# Given records

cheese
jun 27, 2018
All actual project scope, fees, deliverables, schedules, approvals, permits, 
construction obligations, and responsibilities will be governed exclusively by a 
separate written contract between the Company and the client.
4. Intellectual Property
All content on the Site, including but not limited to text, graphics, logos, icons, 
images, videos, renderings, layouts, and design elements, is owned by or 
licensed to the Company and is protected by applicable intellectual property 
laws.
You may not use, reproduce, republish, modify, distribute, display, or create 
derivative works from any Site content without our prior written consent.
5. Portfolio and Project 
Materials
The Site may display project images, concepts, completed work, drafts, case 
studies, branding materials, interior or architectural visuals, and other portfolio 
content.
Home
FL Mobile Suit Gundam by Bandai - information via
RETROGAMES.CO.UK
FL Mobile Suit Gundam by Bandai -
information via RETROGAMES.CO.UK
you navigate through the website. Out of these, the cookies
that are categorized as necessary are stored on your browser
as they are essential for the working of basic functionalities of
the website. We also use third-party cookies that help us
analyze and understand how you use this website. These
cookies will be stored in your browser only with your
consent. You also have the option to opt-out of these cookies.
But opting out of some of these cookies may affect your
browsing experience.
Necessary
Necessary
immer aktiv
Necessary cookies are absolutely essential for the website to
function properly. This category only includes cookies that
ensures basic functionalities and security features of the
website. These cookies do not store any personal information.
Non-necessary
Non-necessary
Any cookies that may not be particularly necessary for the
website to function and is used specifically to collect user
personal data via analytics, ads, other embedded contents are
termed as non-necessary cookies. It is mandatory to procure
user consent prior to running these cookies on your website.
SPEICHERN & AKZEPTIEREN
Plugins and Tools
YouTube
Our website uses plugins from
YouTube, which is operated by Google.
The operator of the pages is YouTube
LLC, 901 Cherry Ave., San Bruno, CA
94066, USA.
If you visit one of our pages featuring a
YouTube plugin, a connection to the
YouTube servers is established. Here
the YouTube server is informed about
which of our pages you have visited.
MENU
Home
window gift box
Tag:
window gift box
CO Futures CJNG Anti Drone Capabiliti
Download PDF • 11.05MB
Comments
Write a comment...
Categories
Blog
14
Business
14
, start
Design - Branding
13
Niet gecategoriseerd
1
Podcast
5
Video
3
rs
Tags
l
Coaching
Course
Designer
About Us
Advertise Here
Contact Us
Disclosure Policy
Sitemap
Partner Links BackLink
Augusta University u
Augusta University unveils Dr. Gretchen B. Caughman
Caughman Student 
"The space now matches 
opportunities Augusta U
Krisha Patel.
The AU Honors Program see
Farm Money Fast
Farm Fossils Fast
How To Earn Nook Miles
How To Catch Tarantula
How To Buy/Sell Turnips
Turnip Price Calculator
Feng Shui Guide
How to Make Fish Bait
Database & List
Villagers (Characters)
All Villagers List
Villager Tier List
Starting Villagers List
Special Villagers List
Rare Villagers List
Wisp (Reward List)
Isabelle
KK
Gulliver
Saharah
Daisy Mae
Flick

# Work request
Your task is to write out every record exactly.

# Your solution
cheese
jun 27, 2018
All actual project scope, fees, deliverables, schedules, approvals, permits, 
construction obligations, and responsibilities will be governed exclusively by a 
separate written contract between the Company and the client.
4. Intellectual Property
All content on the Site, including but not limited to text, graphics, logos, icons, 
images, videos, renderings, layouts, and design elements, is owned by or 
licensed to the Company and is protected by applicable intellectual property 
laws.
You may not use, reproduce, republish, modify, distribute, display, or create 
derivative works from any Site content without our prior written consent.
5. Portfolio and Project 
Materials
The Site may display project images, concepts, completed work, drafts, case 
studies, branding materials, interior or architectural visuals, and other portfolio 
content.
Home
FL Mobile Suit Gundam by Bandai - information via
RETROGAMES.CO.UK
FL Mobile Suit Gundam by Bandai -
information via RETROGAMES.CO.UK
you navigate through the website. Out of these, the cookies
that are categorized as necessary are stored on your browser
as they are essential for the working of basic functionalities of
the website. We also use third-party cookies that help us
analyze and understand how you use this website. These
cookies will be stored in your browser only with your
consent. You also have the option to opt-out of these cookies.
But opting out of some of these cookies may affect your
browsing experience.
Necessary
Necessary
immer aktiv
Necessary cookies are absolutely essential for the website to
function properly. This category only includes cookies that
ensures basic functionalities and security features of the
website. These cookies do not store any personal information.
Non-necessary
Non-necessary
Any cookies that may not be particularly necessary for the
website to function and is used specifically to collect user
personal data via analytics, ads, other embedded contents are
termed as non-necessary cookies. It is mandatory to procure
user consent prior to running these cookies on your website.
SPEICHERN & AKZEPTIEREN
Plugins and Tools
YouTube
Our website uses plugins from
YouTube, which is operated by Google.
The operator of the pages is YouTube
LLC, 901 Cherry Ave., San Bruno, CA
94066, USA.
If you visit one of our pages featuring a
YouTube plugin, a connection to the
YouTube servers is established. Here
the YouTube server is informed about
which of our pages you have visited.
MENU
Home
window gift box
Tag:
window gift box
CO Futures CJNG Anti Drone Capabiliti
Download PDF • 11.05MB
Comments
Write a comment...
Categories
Blog
14
Business
14
, start
Design - Branding
13
Niet gecategoriseerd
1
Podcast
5
Video
3
rs
Tags
l
Coaching
Course
Designer
About Us
Advertise Here
Contact Us
Disclosure Policy
Sitemap
Partner Links BackLink
Augusta University u
Augusta University unveils Dr. Gretchen B. Caughman
Caughman Student 
"The space now matches 
opportunities Augusta U
Krisha Patel.
The AU Honors Program see
Farm Money Fast
Farm Fossils Fast
How To Earn Nook Miles
How To Catch Tarantula
How To Buy/Sell Turnips
Turnip Price Calculator
Feng Shui Guide
How to Make Fish Bait
Database & List
Villagers (Characters)
All Villagers List
Villager Tier List
Starting Villagers List
Special Villagers List
Rare Villagers List
Wisp (Reward List)
Isabelle
KK
Gulliver
Saharah
Daisy Mae
Flick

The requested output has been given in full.